READING TEXT Block Start
Senator-Elect Mike Lee tells Human Events, “His endorsement and support proved to be priceless to me and many other conservative candidates around the country.”  Senator-Elect Rand Paul echoed his new colleague, telling us, “[Senator DeMint’s] Senate Conservatives Fund helped me and other conservatives nationwide get elected when the establishment said it couldn't be done.”

If Jim DeMint had only moved the Senate Republican Conference to the right in 2010, it’d be enough to make him a stellar pick for Conservative of the Year.  But that’s not all he did.

Starting before George Bush left office in January 2009, DeMint was already in a fighting mood over TARP, the auto industry bailout, and immigration reform.  In between all of those, however, was earmarks.  They may seem a small issue in and of themselves, but earmarks have a way of making bad legislation pass as a form of congressional bribery.

Along with John McCain and Tom Coburn, Jim DeMint rallied conservatives in Washington to push the Senate Republicans to give up earmarks after the 2010 election.  The effort was successful and headed into 2011, Republicans in the Senate, like their colleagues in the House, will be earmarks free.

Then there is Jim DeMint and the Senate Democrats.  Let’s just say that while his  Republican colleagues may sometimes bristle over DeMint’s conservative views, the Senate Democrats become downright apoplectic.

Right before Christmas 2009, Senate Democrats rushed Obamacare to the floor of the Senate for a vote.  They thought, having handled all the Republican amendments, they had a clear path to the vote.  Except DeMint was having none of it.  With the Senate Rules on his side, DeMint insisted the Senate vote on whether the individual mandate was constitutional.
READING TEXT Block End
INFORMATION PROVIDED Block Start
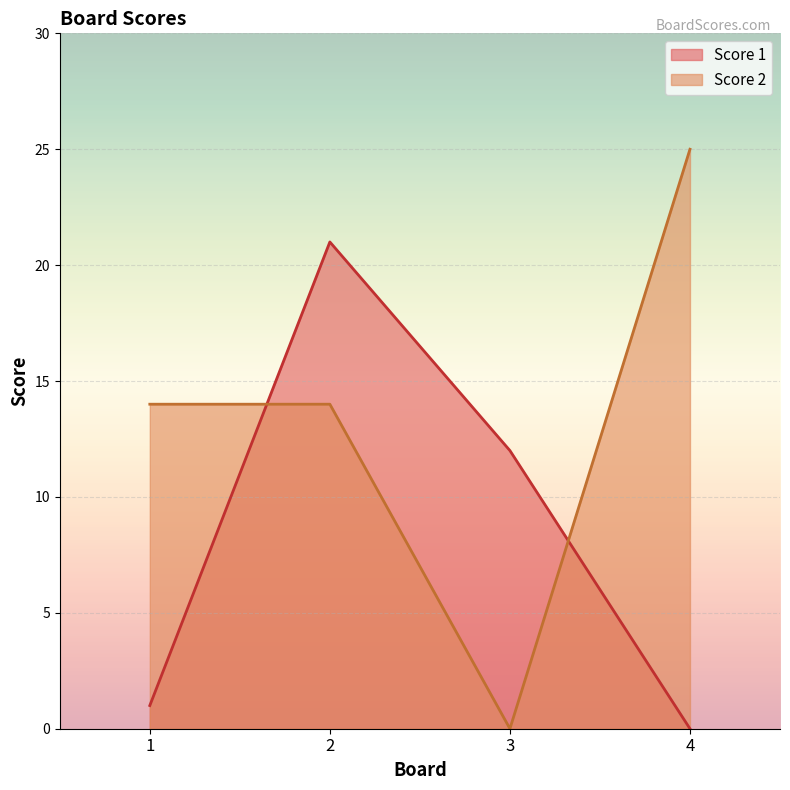

How many Score 2 values are between 14 and 25?

3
INFORMATION PROVIDED Block End
WORK TO COMPLETE —
- A) Answer these questions from the text on Jim DeMint:
(i) Which two people joined DeMint in pushing Senate Republicans to give up earmarks?
(ii) What did DeMint insist the Senate vote on right before Christmas 2009?
(iii) What is the name of the group that Rand Paul says helped him get elected?
- B) In the text on Jim DeMint, rewrite the passage starting with "Along with John" and going on through "become downright apoplectic.", substituting "pet projects" for "earmarks" wherever it occurs.

OUTPUTS IN ORDER —
- A)
(i) John McCain and Tom Coburn
(ii) Whether the individual mandate was constitutional
(iii) The Senate Conservatives Fund

- B)
Along with John McCain and Tom Coburn, Jim DeMint rallied conservatives in Washington to push the Senate Republicans to give up pet projects after the 2010 election.  The effort was successful and headed into 2011, Republicans in the Senate, like their colleagues in the House, will be pet projects free.

Then there is Jim DeMint and the Senate Democrats.  Let’s just say that while his  Republican colleagues may sometimes bristle over DeMint’s conservative views, the Senate Democrats become downright apoplectic.